REQUIRED WORK: Omit the pictures and return every entry exactly as written.

MATERIAL SHOWN:
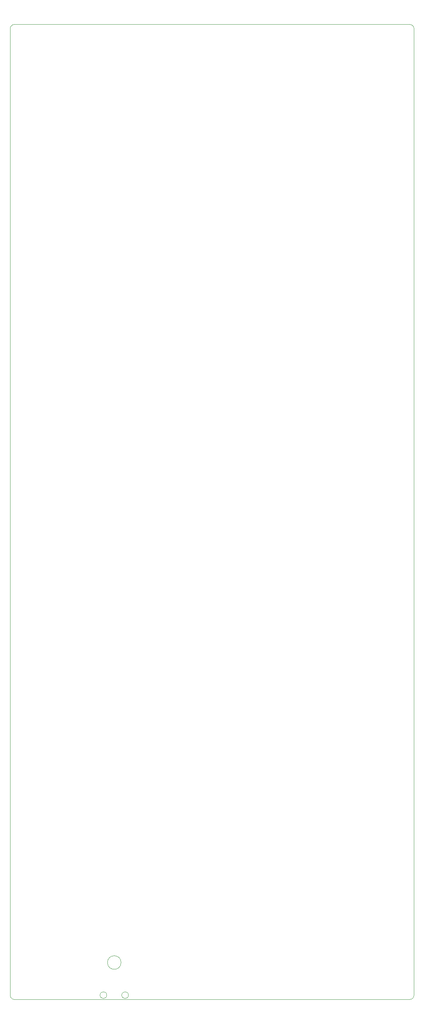
<source format=gbr>
%TF.GenerationSoftware,KiCad,Pcbnew,9.0.0*%
%TF.CreationDate,2025-06-29T21:09:52-04:00*%
%TF.ProjectId,RampedFetCoil,52616d70-6564-4466-9574-436f696c2e6b,rev?*%
%TF.SameCoordinates,Original*%
%TF.FileFunction,Profile,NP*%
%FSLAX46Y46*%
G04 Gerber Fmt 4.6, Leading zero omitted, Abs format (unit mm)*
G04 Created by KiCad (PCBNEW 9.0.0) date 2025-06-29 21:09:52*
%MOMM*%
%LPD*%
G01*
G04 APERTURE LIST*
%TA.AperFunction,Profile*%
%ADD10C,0.050000*%
%TD*%
G04 APERTURE END LIST*
D10*
X80250000Y-251250000D02*
X172750000Y-251250000D01*
X173750000Y-250250000D02*
X173750000Y-24250000D01*
X172750000Y-23250000D02*
X80250000Y-23250000D01*
X173750000Y-250250000D02*
G75*
G02*
X172750000Y-251250000I-1000000J0D01*
G01*
X79250000Y-24250000D02*
G75*
G02*
X80250000Y-23250000I1000000J0D01*
G01*
X80250000Y-251250000D02*
G75*
G02*
X79250000Y-250250000I0J1000000D01*
G01*
X79250000Y-24250000D02*
X79250000Y-250250000D01*
X172750000Y-23250000D02*
G75*
G02*
X173750000Y-24250000I0J-1000000D01*
G01*
%TO.C,U9*%
X101847500Y-250222500D02*
G75*
G02*
X100272500Y-250222500I-787500J0D01*
G01*
X100272500Y-250222500D02*
G75*
G02*
X101847500Y-250222500I787500J0D01*
G01*
X105187500Y-242602500D02*
G75*
G02*
X102012500Y-242602500I-1587500J0D01*
G01*
X102012500Y-242602500D02*
G75*
G02*
X105187500Y-242602500I1587500J0D01*
G01*
X106927200Y-250222500D02*
G75*
G02*
X105352200Y-250222500I-787500J0D01*
G01*
X105352200Y-250222500D02*
G75*
G02*
X106927200Y-250222500I787500J0D01*
G01*
%TD*%
M02*

</source>
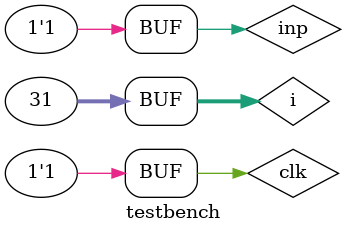
<source format=v>
`include "Q4.v"
`timescale 1ns / 1ps
module testbench;
    reg clk;
    reg inp;
    wire out;
    seq_detector_110_mealy seq_det(
        .clk(clk),
        .inp(inp),
        .out(out)
    );

    integer i;
    initial
    begin
        clk = 0;
        for (i = 0; i <= 30; i=i+1)
        begin
            #10 clk = ~clk;         
        end
    end

    initial
    begin
        inp = 0;
        #5 inp = 1;
        #20 inp = 0;
        #20 inp = 1;
        #20 inp = 1;
        #20 inp = 0;
        #20 inp = 1;
        #20 inp = 1;
        #20 inp = 1;
        #20 inp = 0;
        #20 inp = 0;
        #20 inp = 1;
        #20 inp = 1;
        #20 inp = 0;
        #20 inp = 1;
    end

    initial
    begin
        $monitor("clk = %d\tinp = %d\tout = %d", clk, inp, out);
    end

endmodule

</source>
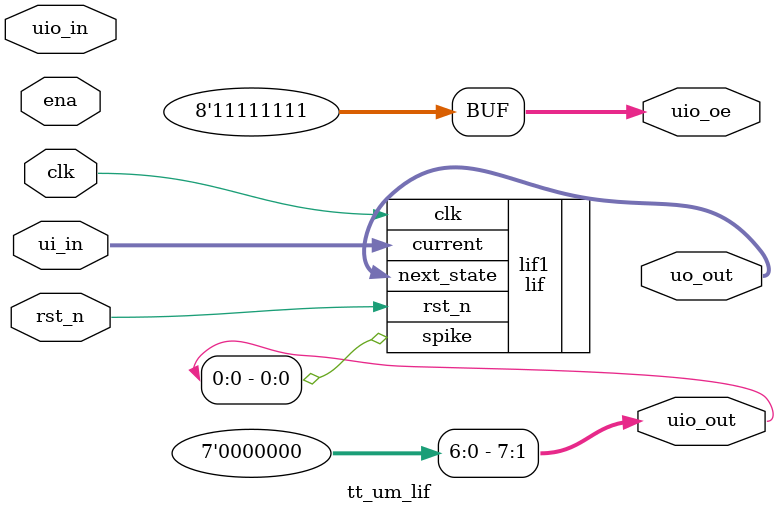
<source format=v>
`default_nettype none

module tt_um_lif (
    input  wire [7:0] ui_in,    // Dedicated inputs - connected to the input switches
    output wire [7:0] uo_out,   // Dedicated outputs - connected to the 7 segment display
    input  wire [7:0] uio_in,   // IOs: Bidirectional Input path
    output wire [7:0] uio_out,  // IOs: Bidirectional Output path
    output wire [7:0] uio_oe,   // IOs: Bidirectional Enable path (active high: 0=input, 1=output)
    input  wire       ena,      // will go high when the design is enabled
    input  wire       clk,      // clock
    input  wire       rst_n     // reset_n - low to reset
);
    // use bidirectionals as outputs
    assign uio_oe = 8'b11111111;
    assign uio_out [7:1] = 7'd0;

    // instantiate lif neuron
    lif lif1(
        .current(ui_in),
        .next_state(uo_out),
        .spike(uio_out[0]),
        .clk(clk),
        .rst_n(rst_n)
    );

endmodule

</source>
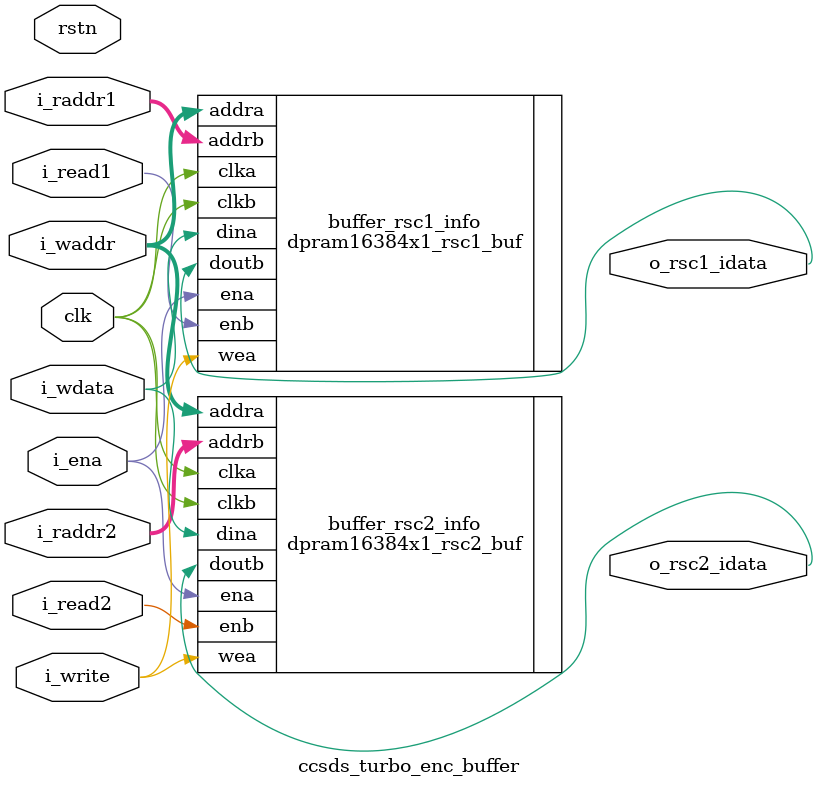
<source format=v>
`timescale 1ns / 1ps


module ccsds_turbo_enc_buffer(
    input wire          clk,
    input wire          rstn,
    // buffer1
    input wire          i_ena,      // write
    input wire          i_write,
    input wire    [13:0] i_waddr,    //[clog2(2*K)-1:0]
    input wire          i_wdata,
    //
    input wire          i_read1,     // read
    input wire    [13:0] i_raddr1,
    //
    output wire         o_rsc1_idata,  // rsc1 ±àÂëÊäÈë
    
    // buffer2
    //input wire          i_ena,
    //input wire          i_write,
    //input wire    [3:0] i_waddr,
    //input wire          i_wdata,
    //
    input wire          i_read2,
    input wire    [13:0] i_raddr2,   // ½»Ö¯µØÖ·
    //
    output wire         o_rsc2_idata  // rsc2 ±àÂëÊäÈë
    );
    
    
    // ÓÃÓÚÊä³öRSC1±àÂëÊý¾Ý
    /* 8 bits test
buffer_info_rsc1 buffer_info_rsc1_dpram16x1 (
  .clka(clk),    // input wire clka
  .ena(i_ena),      // input wire ena
  .wea(i_write),      // input wire [0 : 0] wea
  .addra(i_waddr),  // input wire [3 : 0] addra
  .dina(i_wdata),    // input wire [0 : 0] dina
  .clkb(clk),    // input wire clkb
  .enb(i_read1),      // input wire enb
  .addrb(i_raddr1),  // input wire [3 : 0] addrb
  .doutb(o_rsc1_idata)  // output wire [0 : 0] doutb
);
    */
dpram16384x1_rsc1_buf buffer_rsc1_info (
  .clka(clk),    // input wire clka
  .ena(i_ena),      // input wire ena
  .wea(i_write),      // input wire [0 : 0] wea
  .addra(i_waddr),  // input wire [13 : 0] addra
  .dina(i_wdata),    // input wire [0 : 0] dina
  .clkb(clk),    // input wire clkb
  .enb(i_read1),      // input wire enb
  .addrb(i_raddr1),  // input wire [13 : 0] addrb
  .doutb(o_rsc1_idata)  // output wire [0 : 0] doutb
);


    //ÓÃÓÚÊä³öRSC2±àÂëÊý¾Ý
    /*
buffer_info_rsc2 buffer_info_rsc2_dpram16x1 (
  .clka(clk),    // input wire clka
  .ena(i_ena),      // input wire ena
  .wea(i_write),      // input wire [0 : 0] wea
  .addra(i_waddr),  // input wire [3 : 0] addra
  .dina(i_wdata),    // input wire [0 : 0] dina
  .clkb(clk),    // input wire clkb
  .enb(i_read2),      // input wire enb
  .addrb(i_raddr2),  // input wire [3 : 0] addrb
  .doutb(o_rsc2_idata)  // output wire [0 : 0] doutb
);*/
dpram16384x1_rsc2_buf buffer_rsc2_info (
  .clka(clk),    // input wire clka
  .ena(i_ena),      // input wire ena
  .wea(i_write),      // input wire [0 : 0] wea
  .addra(i_waddr),  // input wire [13 : 0] addra
  .dina(i_wdata),    // input wire [0 : 0] dina
  .clkb(clk),    // input wire clkb
  .enb(i_read2),      // input wire enb
  .addrb(i_raddr2),  // input wire [13 : 0] addrb
  .doutb(o_rsc2_idata)  // output wire [0 : 0] doutb
);
endmodule

</source>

ANSWER SPACE:
<source format=gbr>
%TF.GenerationSoftware,KiCad,Pcbnew,9.0.0*%
%TF.CreationDate,2025-06-29T21:09:52-04:00*%
%TF.ProjectId,RampedFetCoil,52616d70-6564-4466-9574-436f696c2e6b,rev?*%
%TF.SameCoordinates,Original*%
%TF.FileFunction,Profile,NP*%
%FSLAX46Y46*%
G04 Gerber Fmt 4.6, Leading zero omitted, Abs format (unit mm)*
G04 Created by KiCad (PCBNEW 9.0.0) date 2025-06-29 21:09:52*
%MOMM*%
%LPD*%
G01*
G04 APERTURE LIST*
%TA.AperFunction,Profile*%
%ADD10C,0.050000*%
%TD*%
G04 APERTURE END LIST*
D10*
X80250000Y-251250000D02*
X172750000Y-251250000D01*
X173750000Y-250250000D02*
X173750000Y-24250000D01*
X172750000Y-23250000D02*
X80250000Y-23250000D01*
X173750000Y-250250000D02*
G75*
G02*
X172750000Y-251250000I-1000000J0D01*
G01*
X79250000Y-24250000D02*
G75*
G02*
X80250000Y-23250000I1000000J0D01*
G01*
X80250000Y-251250000D02*
G75*
G02*
X79250000Y-250250000I0J1000000D01*
G01*
X79250000Y-24250000D02*
X79250000Y-250250000D01*
X172750000Y-23250000D02*
G75*
G02*
X173750000Y-24250000I0J-1000000D01*
G01*
%TO.C,U9*%
X101847500Y-250222500D02*
G75*
G02*
X100272500Y-250222500I-787500J0D01*
G01*
X100272500Y-250222500D02*
G75*
G02*
X101847500Y-250222500I787500J0D01*
G01*
X105187500Y-242602500D02*
G75*
G02*
X102012500Y-242602500I-1587500J0D01*
G01*
X102012500Y-242602500D02*
G75*
G02*
X105187500Y-242602500I1587500J0D01*
G01*
X106927200Y-250222500D02*
G75*
G02*
X105352200Y-250222500I-787500J0D01*
G01*
X105352200Y-250222500D02*
G75*
G02*
X106927200Y-250222500I787500J0D01*
G01*
%TD*%
M02*

</source>
<source format=v>
`include "Q4.v"
`timescale 1ns / 1ps
module testbench;
    reg clk;
    reg inp;
    wire out;
    seq_detector_110_mealy seq_det(
        .clk(clk),
        .inp(inp),
        .out(out)
    );

    integer i;
    initial
    begin
        clk = 0;
        for (i = 0; i <= 30; i=i+1)
        begin
            #10 clk = ~clk;         
        end
    end

    initial
    begin
        inp = 0;
        #5 inp = 1;
        #20 inp = 0;
        #20 inp = 1;
        #20 inp = 1;
        #20 inp = 0;
        #20 inp = 1;
        #20 inp = 1;
        #20 inp = 1;
        #20 inp = 0;
        #20 inp = 0;
        #20 inp = 1;
        #20 inp = 1;
        #20 inp = 0;
        #20 inp = 1;
    end

    initial
    begin
        $monitor("clk = %d\tinp = %d\tout = %d", clk, inp, out);
    end

endmodule

</source>
<source format=v>
`default_nettype none

module tt_um_lif (
    input  wire [7:0] ui_in,    // Dedicated inputs - connected to the input switches
    output wire [7:0] uo_out,   // Dedicated outputs - connected to the 7 segment display
    input  wire [7:0] uio_in,   // IOs: Bidirectional Input path
    output wire [7:0] uio_out,  // IOs: Bidirectional Output path
    output wire [7:0] uio_oe,   // IOs: Bidirectional Enable path (active high: 0=input, 1=output)
    input  wire       ena,      // will go high when the design is enabled
    input  wire       clk,      // clock
    input  wire       rst_n     // reset_n - low to reset
);
    // use bidirectionals as outputs
    assign uio_oe = 8'b11111111;
    assign uio_out [7:1] = 7'd0;

    // instantiate lif neuron
    lif lif1(
        .current(ui_in),
        .next_state(uo_out),
        .spike(uio_out[0]),
        .clk(clk),
        .rst_n(rst_n)
    );

endmodule

</source>
<source format=v>
`timescale 1ns / 1ps


module ccsds_turbo_enc_buffer(
    input wire          clk,
    input wire          rstn,
    // buffer1
    input wire          i_ena,      // write
    input wire          i_write,
    input wire    [13:0] i_waddr,    //[clog2(2*K)-1:0]
    input wire          i_wdata,
    //
    input wire          i_read1,     // read
    input wire    [13:0] i_raddr1,
    //
    output wire         o_rsc1_idata,  // rsc1 ±àÂëÊäÈë
    
    // buffer2
    //input wire          i_ena,
    //input wire          i_write,
    //input wire    [3:0] i_waddr,
    //input wire          i_wdata,
    //
    input wire          i_read2,
    input wire    [13:0] i_raddr2,   // ½»Ö¯µØÖ·
    //
    output wire         o_rsc2_idata  // rsc2 ±àÂëÊäÈë
    );
    
    
    // ÓÃÓÚÊä³öRSC1±àÂëÊý¾Ý
    /* 8 bits test
buffer_info_rsc1 buffer_info_rsc1_dpram16x1 (
  .clka(clk),    // input wire clka
  .ena(i_ena),      // input wire ena
  .wea(i_write),      // input wire [0 : 0] wea
  .addra(i_waddr),  // input wire [3 : 0] addra
  .dina(i_wdata),    // input wire [0 : 0] dina
  .clkb(clk),    // input wire clkb
  .enb(i_read1),      // input wire enb
  .addrb(i_raddr1),  // input wire [3 : 0] addrb
  .doutb(o_rsc1_idata)  // output wire [0 : 0] doutb
);
    */
dpram16384x1_rsc1_buf buffer_rsc1_info (
  .clka(clk),    // input wire clka
  .ena(i_ena),      // input wire ena
  .wea(i_write),      // input wire [0 : 0] wea
  .addra(i_waddr),  // input wire [13 : 0] addra
  .dina(i_wdata),    // input wire [0 : 0] dina
  .clkb(clk),    // input wire clkb
  .enb(i_read1),      // input wire enb
  .addrb(i_raddr1),  // input wire [13 : 0] addrb
  .doutb(o_rsc1_idata)  // output wire [0 : 0] doutb
);


    //ÓÃÓÚÊä³öRSC2±àÂëÊý¾Ý
    /*
buffer_info_rsc2 buffer_info_rsc2_dpram16x1 (
  .clka(clk),    // input wire clka
  .ena(i_ena),      // input wire ena
  .wea(i_write),      // input wire [0 : 0] wea
  .addra(i_waddr),  // input wire [3 : 0] addra
  .dina(i_wdata),    // input wire [0 : 0] dina
  .clkb(clk),    // input wire clkb
  .enb(i_read2),      // input wire enb
  .addrb(i_raddr2),  // input wire [3 : 0] addrb
  .doutb(o_rsc2_idata)  // output wire [0 : 0] doutb
);*/
dpram16384x1_rsc2_buf buffer_rsc2_info (
  .clka(clk),    // input wire clka
  .ena(i_ena),      // input wire ena
  .wea(i_write),      // input wire [0 : 0] wea
  .addra(i_waddr),  // input wire [13 : 0] addra
  .dina(i_wdata),    // input wire [0 : 0] dina
  .clkb(clk),    // input wire clkb
  .enb(i_read2),      // input wire enb
  .addrb(i_raddr2),  // input wire [13 : 0] addrb
  .doutb(o_rsc2_idata)  // output wire [0 : 0] doutb
);
endmodule

</source>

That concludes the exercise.